Transcribe the records word for word. Leave every picture out.

[Web page revision data]
- Opening Delimiter -

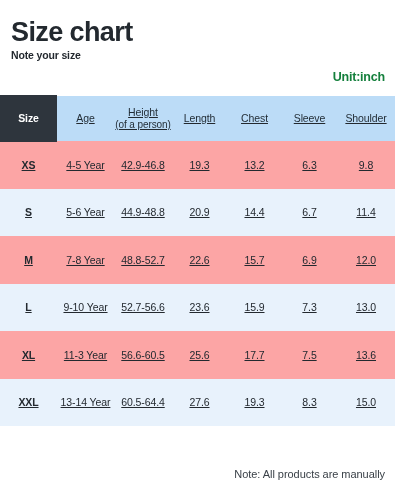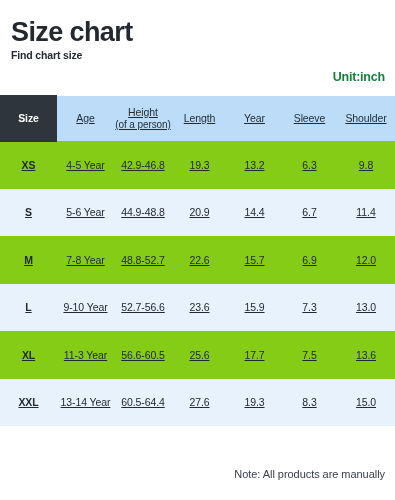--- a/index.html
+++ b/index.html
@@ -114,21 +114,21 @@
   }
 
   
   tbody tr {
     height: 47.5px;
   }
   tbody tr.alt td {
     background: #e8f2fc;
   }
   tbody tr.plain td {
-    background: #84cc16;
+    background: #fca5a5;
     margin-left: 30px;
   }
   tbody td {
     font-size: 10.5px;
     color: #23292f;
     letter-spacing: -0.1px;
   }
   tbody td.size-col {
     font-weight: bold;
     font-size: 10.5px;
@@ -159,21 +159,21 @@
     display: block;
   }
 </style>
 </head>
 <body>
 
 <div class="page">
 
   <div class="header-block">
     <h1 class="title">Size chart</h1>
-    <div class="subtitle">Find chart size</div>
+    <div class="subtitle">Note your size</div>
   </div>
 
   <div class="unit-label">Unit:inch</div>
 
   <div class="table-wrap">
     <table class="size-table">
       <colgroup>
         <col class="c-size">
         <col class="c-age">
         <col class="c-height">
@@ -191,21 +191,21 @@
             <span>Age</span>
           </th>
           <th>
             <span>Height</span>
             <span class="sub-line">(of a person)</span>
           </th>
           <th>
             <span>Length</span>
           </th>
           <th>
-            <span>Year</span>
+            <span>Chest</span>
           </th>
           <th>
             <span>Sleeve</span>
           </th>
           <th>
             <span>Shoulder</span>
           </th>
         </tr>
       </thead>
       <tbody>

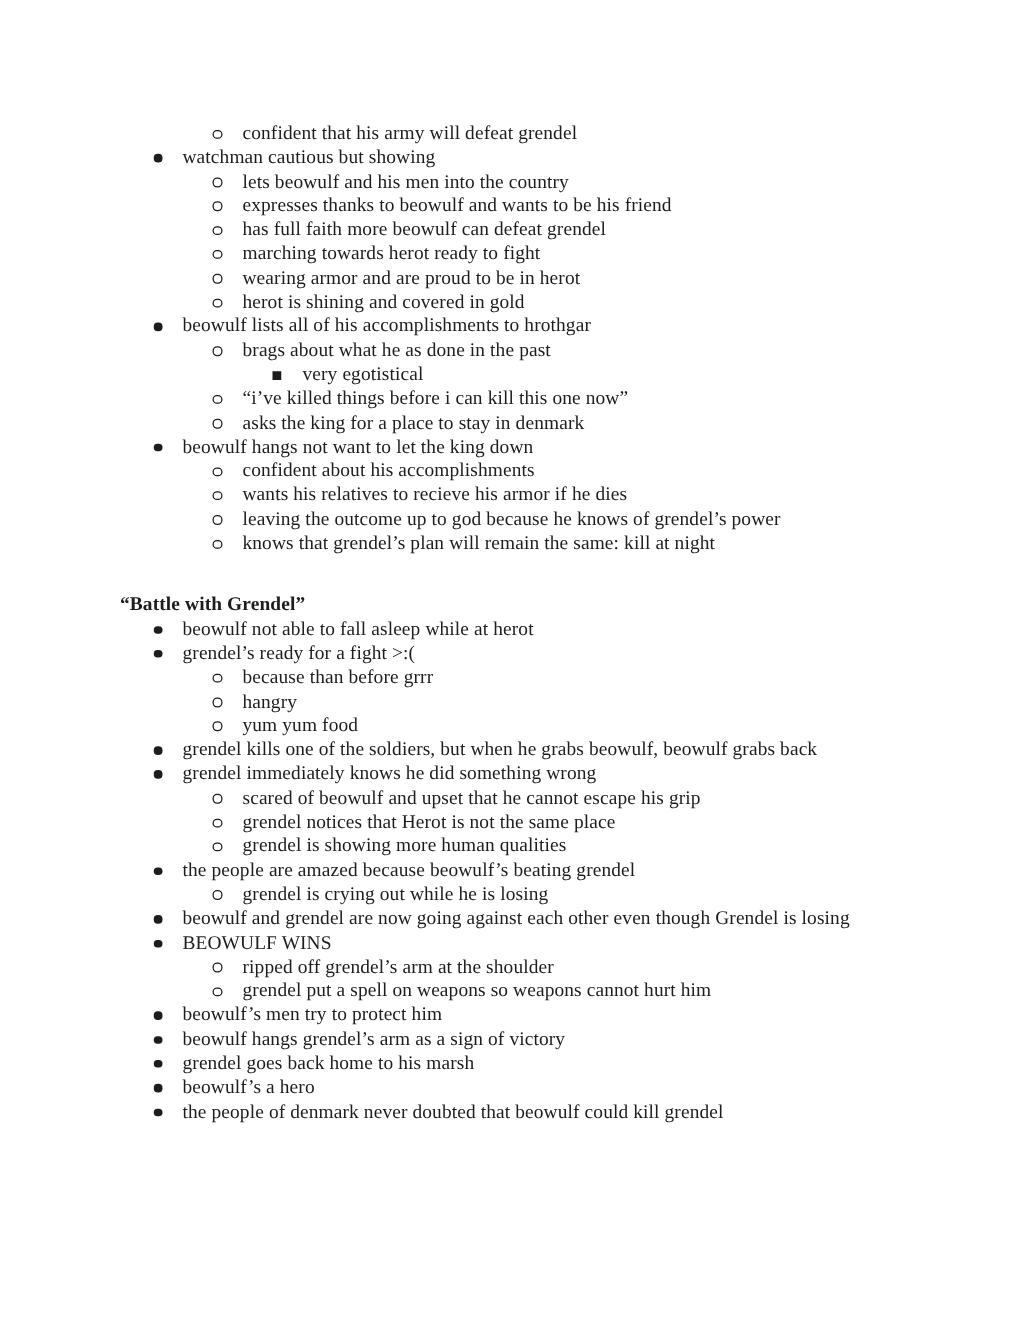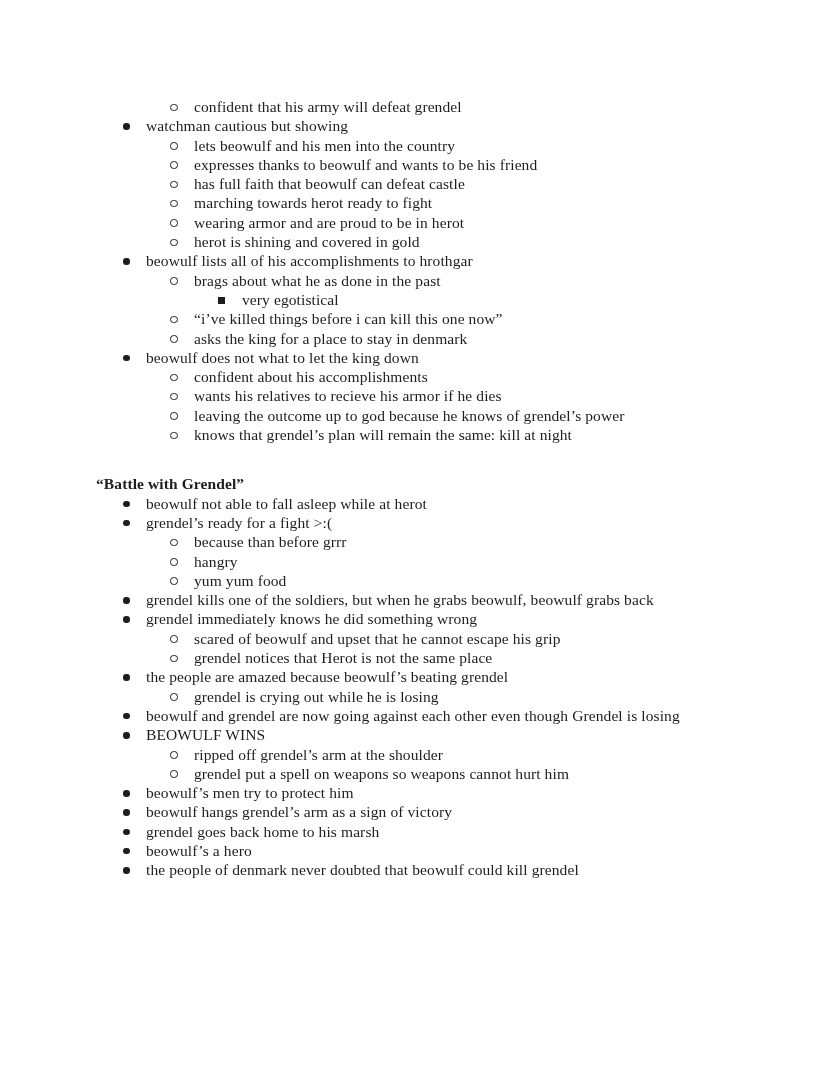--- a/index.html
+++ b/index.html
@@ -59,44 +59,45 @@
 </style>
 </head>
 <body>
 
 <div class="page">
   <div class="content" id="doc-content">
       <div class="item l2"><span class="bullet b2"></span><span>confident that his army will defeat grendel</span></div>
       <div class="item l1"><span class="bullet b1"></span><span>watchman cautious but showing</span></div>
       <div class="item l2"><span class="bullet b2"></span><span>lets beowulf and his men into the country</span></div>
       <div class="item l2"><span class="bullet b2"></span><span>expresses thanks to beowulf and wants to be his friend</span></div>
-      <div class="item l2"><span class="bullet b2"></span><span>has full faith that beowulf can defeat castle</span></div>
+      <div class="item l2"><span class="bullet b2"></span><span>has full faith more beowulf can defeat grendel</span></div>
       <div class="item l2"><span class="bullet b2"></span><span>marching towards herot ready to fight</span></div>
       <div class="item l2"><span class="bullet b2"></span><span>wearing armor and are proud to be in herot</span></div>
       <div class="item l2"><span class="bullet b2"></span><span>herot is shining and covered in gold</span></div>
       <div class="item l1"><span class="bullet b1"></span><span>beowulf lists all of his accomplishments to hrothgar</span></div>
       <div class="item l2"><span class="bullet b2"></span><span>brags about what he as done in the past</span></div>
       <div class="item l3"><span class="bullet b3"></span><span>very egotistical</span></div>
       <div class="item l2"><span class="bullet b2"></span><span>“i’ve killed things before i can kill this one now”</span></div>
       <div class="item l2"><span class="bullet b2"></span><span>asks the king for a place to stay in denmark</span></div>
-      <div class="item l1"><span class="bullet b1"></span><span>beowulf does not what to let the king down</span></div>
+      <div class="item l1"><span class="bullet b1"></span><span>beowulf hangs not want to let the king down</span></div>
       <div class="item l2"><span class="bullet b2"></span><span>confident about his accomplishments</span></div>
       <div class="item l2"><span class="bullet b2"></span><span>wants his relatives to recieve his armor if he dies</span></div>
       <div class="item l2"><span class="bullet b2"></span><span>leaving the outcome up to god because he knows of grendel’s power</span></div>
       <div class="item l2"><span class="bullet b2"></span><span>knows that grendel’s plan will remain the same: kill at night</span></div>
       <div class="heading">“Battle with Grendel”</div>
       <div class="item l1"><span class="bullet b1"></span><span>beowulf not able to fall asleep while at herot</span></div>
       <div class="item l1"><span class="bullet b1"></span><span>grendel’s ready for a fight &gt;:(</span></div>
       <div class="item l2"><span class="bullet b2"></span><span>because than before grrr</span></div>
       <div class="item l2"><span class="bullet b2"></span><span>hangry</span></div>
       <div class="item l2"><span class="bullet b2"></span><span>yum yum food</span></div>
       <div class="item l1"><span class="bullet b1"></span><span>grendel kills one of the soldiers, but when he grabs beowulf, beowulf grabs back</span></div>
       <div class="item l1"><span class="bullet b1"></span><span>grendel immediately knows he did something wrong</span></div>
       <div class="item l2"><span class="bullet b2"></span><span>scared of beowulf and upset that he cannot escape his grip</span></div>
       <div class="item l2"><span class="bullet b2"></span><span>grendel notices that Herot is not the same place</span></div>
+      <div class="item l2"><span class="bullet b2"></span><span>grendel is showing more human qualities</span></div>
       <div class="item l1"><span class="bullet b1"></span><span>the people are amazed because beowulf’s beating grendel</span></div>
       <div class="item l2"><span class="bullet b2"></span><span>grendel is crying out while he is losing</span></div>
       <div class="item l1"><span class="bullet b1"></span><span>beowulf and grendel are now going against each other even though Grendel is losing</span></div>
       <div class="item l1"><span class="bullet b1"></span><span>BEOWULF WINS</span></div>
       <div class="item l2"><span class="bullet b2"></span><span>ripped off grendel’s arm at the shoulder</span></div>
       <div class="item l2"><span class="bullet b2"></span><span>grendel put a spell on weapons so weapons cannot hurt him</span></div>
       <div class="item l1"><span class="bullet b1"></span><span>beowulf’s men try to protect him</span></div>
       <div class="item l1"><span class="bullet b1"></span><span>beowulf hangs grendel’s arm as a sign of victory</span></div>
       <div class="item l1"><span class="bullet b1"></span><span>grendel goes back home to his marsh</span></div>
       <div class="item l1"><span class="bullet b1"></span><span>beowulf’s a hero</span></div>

- Closing Delimiter -

Response for this exercise →
--- a/index.html
+++ b/index.html
@@ -114,21 +114,21 @@
   }
 
   
   tbody tr {
     height: 47.5px;
   }
   tbody tr.alt td {
     background: #e8f2fc;
   }
   tbody tr.plain td {
-    background: #84cc16;
+    background: #fca5a5;
     margin-left: 30px;
   }
   tbody td {
     font-size: 10.5px;
     color: #23292f;
     letter-spacing: -0.1px;
   }
   tbody td.size-col {
     font-weight: bold;
     font-size: 10.5px;
@@ -159,21 +159,21 @@
     display: block;
   }
 </style>
 </head>
 <body>
 
 <div class="page">
 
   <div class="header-block">
     <h1 class="title">Size chart</h1>
-    <div class="subtitle">Find chart size</div>
+    <div class="subtitle">Note your size</div>
   </div>
 
   <div class="unit-label">Unit:inch</div>
 
   <div class="table-wrap">
     <table class="size-table">
       <colgroup>
         <col class="c-size">
         <col class="c-age">
         <col class="c-height">
@@ -191,21 +191,21 @@
             <span>Age</span>
           </th>
           <th>
             <span>Height</span>
             <span class="sub-line">(of a person)</span>
           </th>
           <th>
             <span>Length</span>
           </th>
           <th>
-            <span>Year</span>
+            <span>Chest</span>
           </th>
           <th>
             <span>Sleeve</span>
           </th>
           <th>
             <span>Shoulder</span>
           </th>
         </tr>
       </thead>
       <tbody>

--- a/index.html
+++ b/index.html
@@ -59,44 +59,45 @@
 </style>
 </head>
 <body>
 
 <div class="page">
   <div class="content" id="doc-content">
       <div class="item l2"><span class="bullet b2"></span><span>confident that his army will defeat grendel</span></div>
       <div class="item l1"><span class="bullet b1"></span><span>watchman cautious but showing</span></div>
       <div class="item l2"><span class="bullet b2"></span><span>lets beowulf and his men into the country</span></div>
       <div class="item l2"><span class="bullet b2"></span><span>expresses thanks to beowulf and wants to be his friend</span></div>
-      <div class="item l2"><span class="bullet b2"></span><span>has full faith that beowulf can defeat castle</span></div>
+      <div class="item l2"><span class="bullet b2"></span><span>has full faith more beowulf can defeat grendel</span></div>
       <div class="item l2"><span class="bullet b2"></span><span>marching towards herot ready to fight</span></div>
       <div class="item l2"><span class="bullet b2"></span><span>wearing armor and are proud to be in herot</span></div>
       <div class="item l2"><span class="bullet b2"></span><span>herot is shining and covered in gold</span></div>
       <div class="item l1"><span class="bullet b1"></span><span>beowulf lists all of his accomplishments to hrothgar</span></div>
       <div class="item l2"><span class="bullet b2"></span><span>brags about what he as done in the past</span></div>
       <div class="item l3"><span class="bullet b3"></span><span>very egotistical</span></div>
       <div class="item l2"><span class="bullet b2"></span><span>“i’ve killed things before i can kill this one now”</span></div>
       <div class="item l2"><span class="bullet b2"></span><span>asks the king for a place to stay in denmark</span></div>
-      <div class="item l1"><span class="bullet b1"></span><span>beowulf does not what to let the king down</span></div>
+      <div class="item l1"><span class="bullet b1"></span><span>beowulf hangs not want to let the king down</span></div>
       <div class="item l2"><span class="bullet b2"></span><span>confident about his accomplishments</span></div>
       <div class="item l2"><span class="bullet b2"></span><span>wants his relatives to recieve his armor if he dies</span></div>
       <div class="item l2"><span class="bullet b2"></span><span>leaving the outcome up to god because he knows of grendel’s power</span></div>
       <div class="item l2"><span class="bullet b2"></span><span>knows that grendel’s plan will remain the same: kill at night</span></div>
       <div class="heading">“Battle with Grendel”</div>
       <div class="item l1"><span class="bullet b1"></span><span>beowulf not able to fall asleep while at herot</span></div>
       <div class="item l1"><span class="bullet b1"></span><span>grendel’s ready for a fight &gt;:(</span></div>
       <div class="item l2"><span class="bullet b2"></span><span>because than before grrr</span></div>
       <div class="item l2"><span class="bullet b2"></span><span>hangry</span></div>
       <div class="item l2"><span class="bullet b2"></span><span>yum yum food</span></div>
       <div class="item l1"><span class="bullet b1"></span><span>grendel kills one of the soldiers, but when he grabs beowulf, beowulf grabs back</span></div>
       <div class="item l1"><span class="bullet b1"></span><span>grendel immediately knows he did something wrong</span></div>
       <div class="item l2"><span class="bullet b2"></span><span>scared of beowulf and upset that he cannot escape his grip</span></div>
       <div class="item l2"><span class="bullet b2"></span><span>grendel notices that Herot is not the same place</span></div>
+      <div class="item l2"><span class="bullet b2"></span><span>grendel is showing more human qualities</span></div>
       <div class="item l1"><span class="bullet b1"></span><span>the people are amazed because beowulf’s beating grendel</span></div>
       <div class="item l2"><span class="bullet b2"></span><span>grendel is crying out while he is losing</span></div>
       <div class="item l1"><span class="bullet b1"></span><span>beowulf and grendel are now going against each other even though Grendel is losing</span></div>
       <div class="item l1"><span class="bullet b1"></span><span>BEOWULF WINS</span></div>
       <div class="item l2"><span class="bullet b2"></span><span>ripped off grendel’s arm at the shoulder</span></div>
       <div class="item l2"><span class="bullet b2"></span><span>grendel put a spell on weapons so weapons cannot hurt him</span></div>
       <div class="item l1"><span class="bullet b1"></span><span>beowulf’s men try to protect him</span></div>
       <div class="item l1"><span class="bullet b1"></span><span>beowulf hangs grendel’s arm as a sign of victory</span></div>
       <div class="item l1"><span class="bullet b1"></span><span>grendel goes back home to his marsh</span></div>
       <div class="item l1"><span class="bullet b1"></span><span>beowulf’s a hero</span></div>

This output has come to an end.